Embodied Intelligence: The Key to Unblocking Generalized Artificial Intelligence
Jinhao Jiang, Changlin Chen, Shile Feng, Wanru Geng, Zesheng Zhou, Ni Wang, Shuai Li, Feng-Qi Cui, Erbao Dong
TL;DR
Embodied Intelligence (EI) is proposed as a foundational route to AGI by leveraging real-world body-environment interaction. The paper systematically analyzes EI through four modules—perception, decision-making, action, and feedback—and contrasts modular architectures with end-to-end systems, mapping each module to six AGI principles. It provides a taxonomy of architectural definitions, surveys recent progress (DL, LLMs, multimodal models), and highlights data, learning, and integration challenges. The findings argue that dynamic, environment-driven learning in EI is essential to bridge narrow AI and AGI and to enable robust, generalizable intelligence in real-world settings.
Abstract
The ultimate goal of artificial intelligence (AI) is to achieve Artificial General Intelligence (AGI).

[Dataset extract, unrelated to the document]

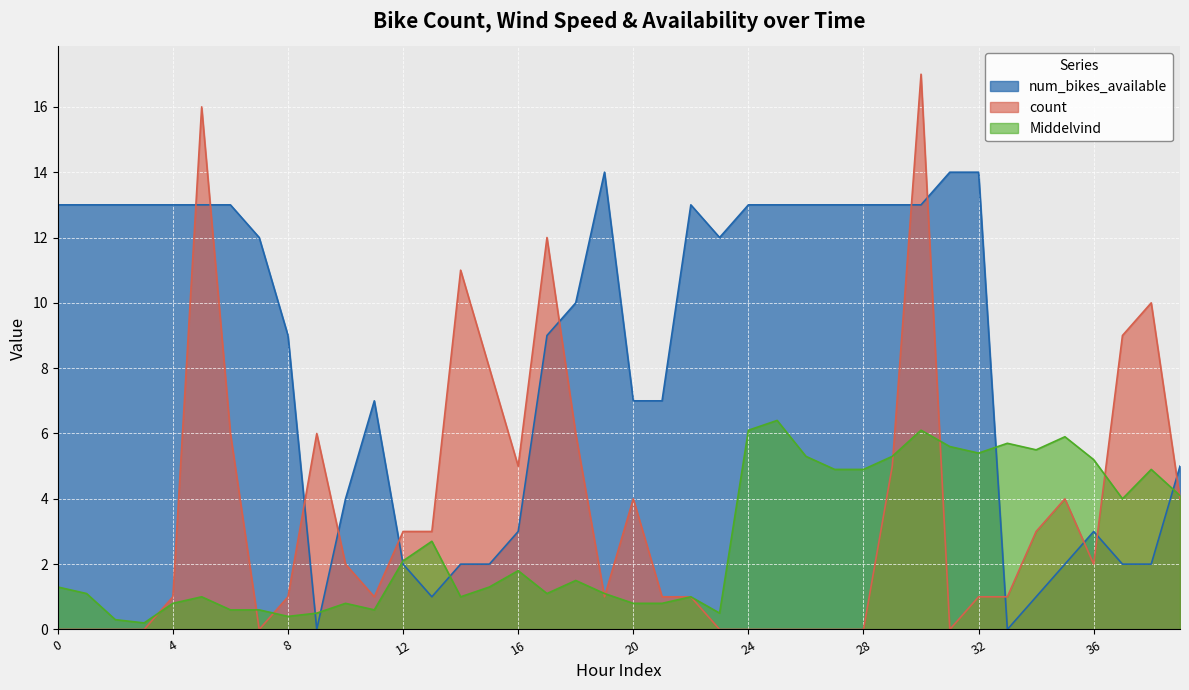

What is the sum of the num_bikes_available values at 35 and 14?

4.0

Embodied Artificial Intelligence (EAI), which involves intelligent systems with physical presence and real-time interaction with the environment, has emerged as a key research direction in pursuit of AGI. While advancements in deep learning, reinforcement learning, large-scale language models, and multimodal technologies have significantly contributed to the progress of EAI, most existing reviews focus on specific technologies or applications. A systematic overview, particularly one that explores the direct connection between EAI and AGI, remains scarce. This paper examines EAI as a foundational approach to AGI, systematically analyzing its four core modules: perception, intelligent decision-making, action, and feedback. We provide a detailed discussion of how each module contributes to the six core principles of AGI. Additionally, we discuss future trends, challenges, and research directions in EAI, emphasizing its potential as a cornerstone for AGI development. Our findings suggest that EAI's integration of dynamic learning and real-world interaction is essential for bridging the gap between narrow AI and AGI.